Select Embeddings Column: Specifies the DataFrame column containing the embeddings (vector representations) of the text content. This is required for storage in the vector database.
Select Pinecone Connection: Specifies the connection details for the Pinecone API (e.g., API key, environment). This is required to authenticate and access the Pinecone service.
Index Name: Specifies the name of the Pinecone index where the embeddings will be stored. Default is ‘document-index’. If the index does not exist, it will be created.
Index Namespace: Specifies the namespace within the Pinecone index to organize the stored embeddings. Default is ‘document-namespace’. This is optional and used to group related vectors.
Dimension: Specifies the dimensionality of the embeddings. Default is 1024 (suitable for models like multilingual-e5-large). For other models, such as text-embedding-ada-002 or amazon.titan-embed-text-v1, the dimension is typically 1536. This must match the embedding model used.
Metric: Specifies the distance metric used for similarity search in the Pinecone index. Options are:
cosine: Cosine similarity metric.
dotproduct: Dot product metric.
euclidean: Euclidean distance metric (default).
Metadata Columns: Specifies one or more DataFrame columns to include as metadata for the stored embeddings. This is optional and allows additional context to be stored alongside the vectors.
Unique ID Columns: Specifies one or more DataFrame columns to use as unique identifiers for the stored embeddings. This is optional; if provided, these IDs are used to reference the vectors in the Pinecone index.
Output:¶
The node saves the embeddings, content, and optional metadata to the specified Pinecone index and namespace. It does not produce a DataFrame output but confirms the successful storage of data in the Pinecone vector database, ready for similarity search and retrieval.
Examples¶
Example: Save to Pinecone Node¶
Input:¶
A DataFrame contains the following data:
doc_id: [“doc1”, “doc2”]
content: [“This is a report about climate change…”, “A study on AI advancements…”]
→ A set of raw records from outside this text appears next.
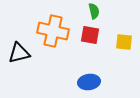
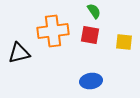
green semicircle: rotated 21 degrees counterclockwise
orange cross: rotated 20 degrees counterclockwise
blue ellipse: moved 2 px right, 1 px up
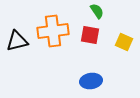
green semicircle: moved 3 px right
yellow square: rotated 18 degrees clockwise
black triangle: moved 2 px left, 12 px up
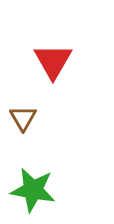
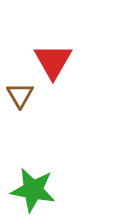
brown triangle: moved 3 px left, 23 px up
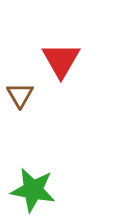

embeddings: [[0.12, 0.45, …], [0.23, 0.67, …]] (1024-dimensional vectors)
category: [“Environment”, “Technology”]
The Save to Pinecone node is configured as follows:
Select Content Column: content
Select Embeddings Column: embeddings
Select Pinecone Connection: Configured with a valid Pinecone API key and environment
Index Name: document-index
Index Namespace: document-namespace
Dimension: 1024
Metric: cosine
Metadata Columns: [category]
Unique ID Columns: [doc_id]
Output:¶
The node stores the embeddings in the Pinecone vector database under the ‘document-index’ index and ‘document-namespace’ namespace. The stored data includes:
Vectors from the embeddings column (1024-dimensional).
Corresponding text from the content column.
Metadata from the category column (e.g., “Environment”, “Technology”).
Unique IDs from the doc_id column (e.g., “doc1”, “doc2”).
The Pinecone index is now ready for similarity search queries using the cosine metric.
Explanation:¶
The node processes the DataFrame, extracting the content and embeddings columns to store in the Pinecone vector database.
The doc_id column is used as unique identifiers for each vector, allowing for easy retrieval.
The category column is stored as metadata, providing additional context for each vector (e.g., “Environment” for doc1).
The Index Name (‘document-index’) and Index Namespace (‘document-namespace’) organize the stored vectors in the Pinecone database.
The Dimension is set to 1024 to match the embedding model (e.g., multilingual-e5-large), and the Metric is set to cosine for similarity searches.
If Metadata Columns or Unique ID Columns were left empty, no metadata or custom IDs would be stored, and Pinecone would generate default IDs for the vectors.